(Data shown)

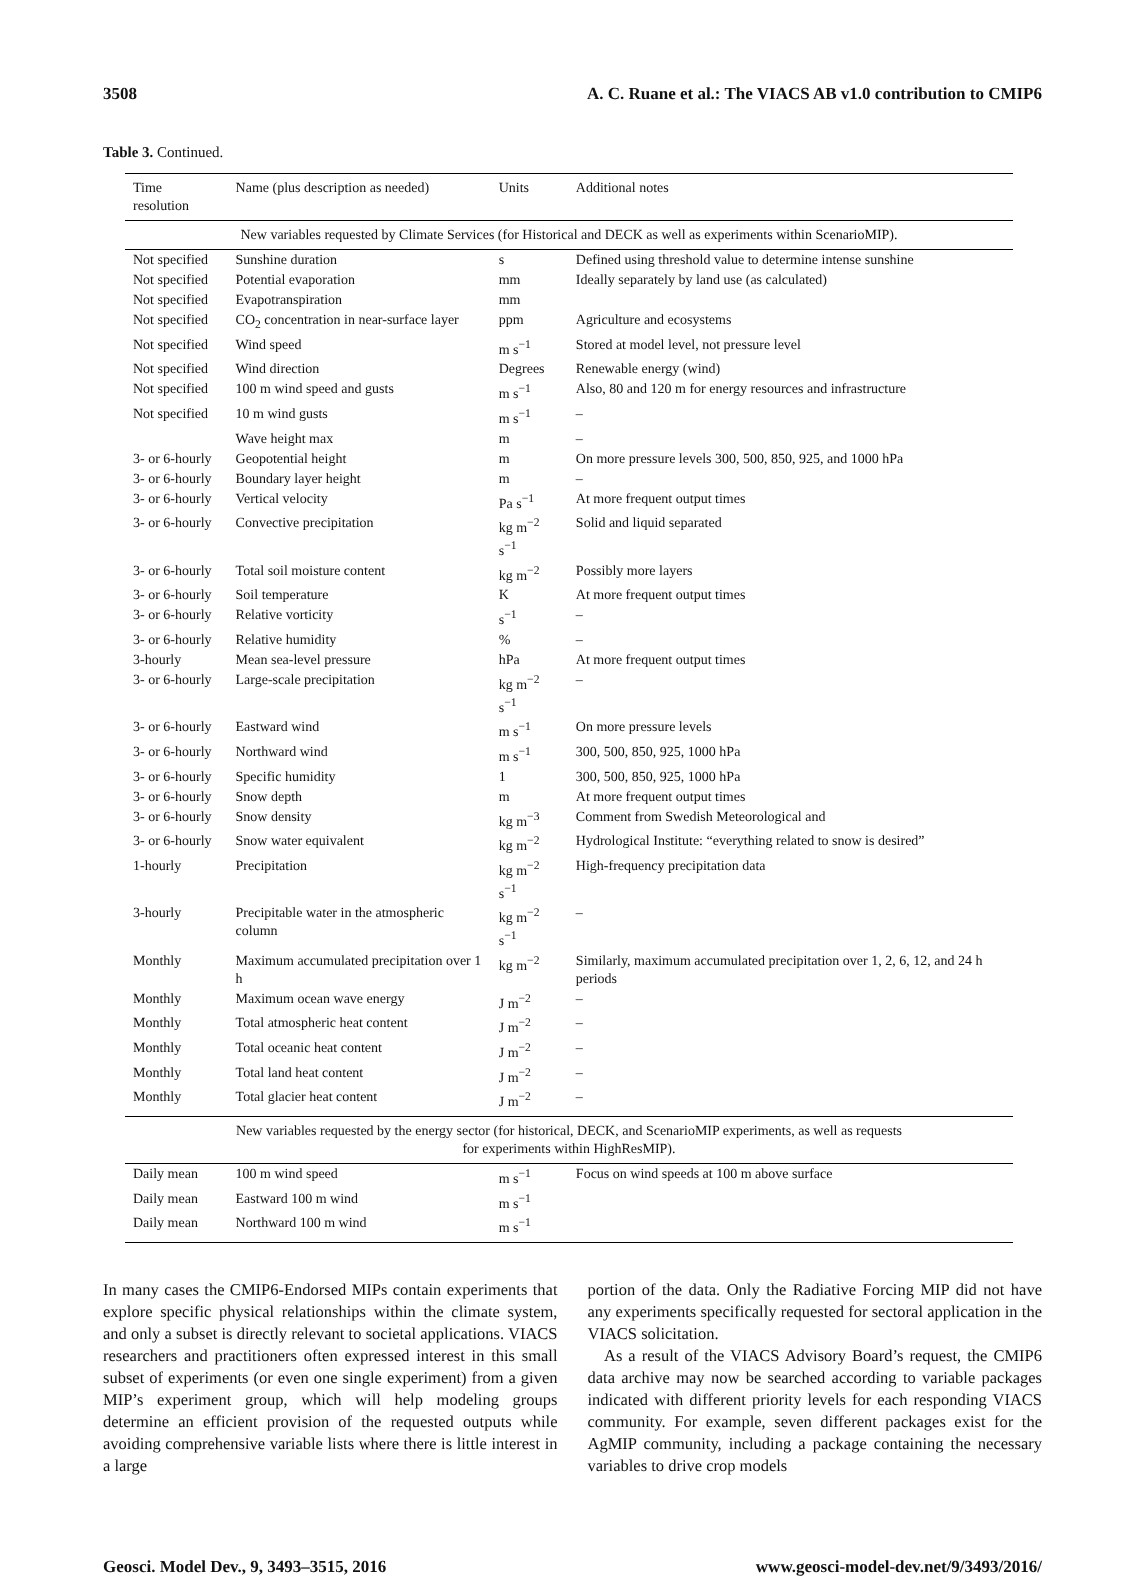3508 A. C. Ruane et al.: The VIACS AB v1.0 contribution to CMIP6
Table 3. Continued.
| Time resolution | Name (plus description as needed) | Units | Additional notes |
| --- | --- | --- | --- |
| New variables requested by Climate Services (for Historical and DECK as well as experiments within ScenarioMIP). | | | |
| Not specified | Sunshine duration | s | Defined using threshold value to determine intense sunshine |
| Not specified | Potential evaporation | mm | Ideally separately by land use (as calculated) |
| Not specified | Evapotranspiration | mm | |
| Not specified | CO<sub>2</sub> concentration in near-surface layer | ppm | Agriculture and ecosystems |
| Not specified | Wind speed | m s<sup>−1</sup> | Stored at model level, not pressure level |
| Not specified | Wind direction | Degrees | Renewable energy (wind) |
| Not specified | 100 m wind speed and gusts | m s<sup>−1</sup> | Also, 80 and 120 m for energy resources and infrastructure |
| Not specified | 10 m wind gusts | m s<sup>−1</sup> | – |
| | Wave height max | m | – |
| 3- or 6-hourly | Geopotential height | m | On more pressure levels 300, 500, 850, 925, and 1000 hPa |
| 3- or 6-hourly | Boundary layer height | m | – |
| 3- or 6-hourly | Vertical velocity | Pa s<sup>−1</sup> | At more frequent output times |
| 3- or 6-hourly | Convective precipitation | kg m<sup>−2</sup> s<sup>−1</sup> | Solid and liquid separated |
| 3- or 6-hourly | Total soil moisture content | kg m<sup>−2</sup> | Possibly more layers |
| 3- or 6-hourly | Soil temperature | K | At more frequent output times |
| 3- or 6-hourly | Relative vorticity | s<sup>−1</sup> | – |
| 3- or 6-hourly | Relative humidity | % | – |
| 3-hourly | Mean sea-level pressure | hPa | At more frequent output times |
| 3- or 6-hourly | Large-scale precipitation | kg m<sup>−2</sup> s<sup>−1</sup> | – |
| 3- or 6-hourly | Eastward wind | m s<sup>−1</sup> | On more pressure levels |
| 3- or 6-hourly | Northward wind | m s<sup>−1</sup> | 300, 500, 850, 925, 1000 hPa |
| 3- or 6-hourly | Specific humidity | 1 | 300, 500, 850, 925, 1000 hPa |
| 3- or 6-hourly | Snow depth | m | At more frequent output times |
| 3- or 6-hourly | Snow density | kg m<sup>−3</sup> | Comment from Swedish Meteorological and |
| 3- or 6-hourly | Snow water equivalent | kg m<sup>−2</sup> | Hydrological Institute: “everything related to snow is desired” |
| 1-hourly | Precipitation | kg m<sup>−2</sup> s<sup>−1</sup> | High-frequency precipitation data |
| 3-hourly | Precipitable water in the atmospheric column | kg m<sup>−2</sup> s<sup>−1</sup> | – |
| Monthly | Maximum accumulated precipitation over 1 h | kg m<sup>−2</sup> | Similarly, maximum accumulated precipitation over 1, 2, 6, 12, and 24 h periods |
| Monthly | Maximum ocean wave energy | J m<sup>−2</sup> | – |
| Monthly | Total atmospheric heat content | J m<sup>−2</sup> | – |
| Monthly | Total oceanic heat content | J m<sup>−2</sup> | – |
| Monthly | Total land heat content | J m<sup>−2</sup> | – |
| Monthly | Total glacier heat content | J m<sup>−2</sup> | – |
| New variables requested by the energy sector (for historical, DECK, and ScenarioMIP experiments, as well as requests for experiments within HighResMIP). | | | |
| Daily mean | 100 m wind speed | m s<sup>−1</sup> | Focus on wind speeds at 100 m above surface |
| Daily mean | Eastward 100 m wind | m s<sup>−1</sup> | |
| Daily mean | Northward 100 m wind | m s<sup>−1</sup> | |
In many cases the CMIP6-Endorsed MIPs contain experiments that explore specific physical relationships within the climate system, and only a subset is directly relevant to societal applications. VIACS researchers and practitioners often expressed interest in this small subset of experiments (or even one single experiment) from a given MIP’s experiment group, which will help modeling groups determine an efficient provision of the requested outputs while avoiding comprehensive variable lists where there is little interest in a large
portion of the data. Only the Radiative Forcing MIP did not have any experiments specifically requested for sectoral application in the VIACS solicitation.
As a result of the VIACS Advisory Board’s request, the CMIP6 data archive may now be searched according to variable packages indicated with different priority levels for each responding VIACS community. For example, seven different packages exist for the AgMIP community, including a package containing the necessary variables to drive crop models
Geosci. Model Dev., 9, 3493–3515, 2016 www.geosci-model-dev.net/9/3493/2016/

(End Data shown)

§ The problem:
Transcribe the records above exactly, beginning at the line that contains "Snow water equivalent" and ending with the line that contains "precipitation data |", both included, and nothing else.

§ Response to the exercise:
| 3- or 6-hourly | Snow water equivalent | kg m<sup>−2</sup> | Hydrological Institute: “everything related to snow is desired” |
| 1-hourly | Precipitation | kg m<sup>−2</sup> s<sup>−1</sup> | High-frequency precipitation data |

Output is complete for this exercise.